Following the end of World War II, Dr. Vannevar Bush wrote an article for the Atlantic Monthly in which he described the Memex (MEMory EXtension), a system that provided links between microfiche information to achieve “selection by association” in a manner likened to our minds. From this he envisioned new forms of “encyclopedias … ready made with associative trials” that mimic our thoughts.
In the years to come, key people in the development of the Internet read Dr. Vannevar’s article and it inspired them to create such as system. However, microfiche was not the means they would use.
1946. The ENIAC computer
The ENIAC was the first general purpose, fully electronic digital computer and it marked the beginning of the computer age. The ENIAC (Electrical Numerical Integrator and Calculator) was commissioned in 1943 by the US Army Ordnance to calculate World War II ballistic firing tables. Developers and inventors, J. Presper Eckert and John Mauchly, finished ENIAC in 1946, too late for World War II, but in time for the Cold War and many other peace-time purposes. The ENIAC was used continually until 1955 to calculate thermonuclear reactions in hydrogen bombs; help with weather prediction; and assist with cosmic-ray studies, thermal ignition studies, random-number studies and wind-tunnel designs.
The ENIAC was not the only computer of its day, but it was the first, general purpose machine to include most of the components and concepts of today’s digital computers.
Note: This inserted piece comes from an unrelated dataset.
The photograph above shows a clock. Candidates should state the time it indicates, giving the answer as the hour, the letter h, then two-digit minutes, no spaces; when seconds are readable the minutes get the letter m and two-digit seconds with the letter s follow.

Designed for speed and reliability, the ENIAC depended entirely on vacuum tubes for its computations, 18,000 in fact. It required 170 kW to operate and could run for up to two days before a vacuum tube would burn out. You had to manually program the ENIAC with switches and wires, and the whole thing weighed 28-tons and had a foot-print of about 680 square feet.
Once again, many people didn’t really pay much attention to the ENIAC, after all it was just a mathematical machine used by the military; and the world was trying to get back on its feet after the war. And by the way, in July 5, 1946, the French fashion designer Jacques Heim first introduced the bikini — no wonder no one noticed a big computer.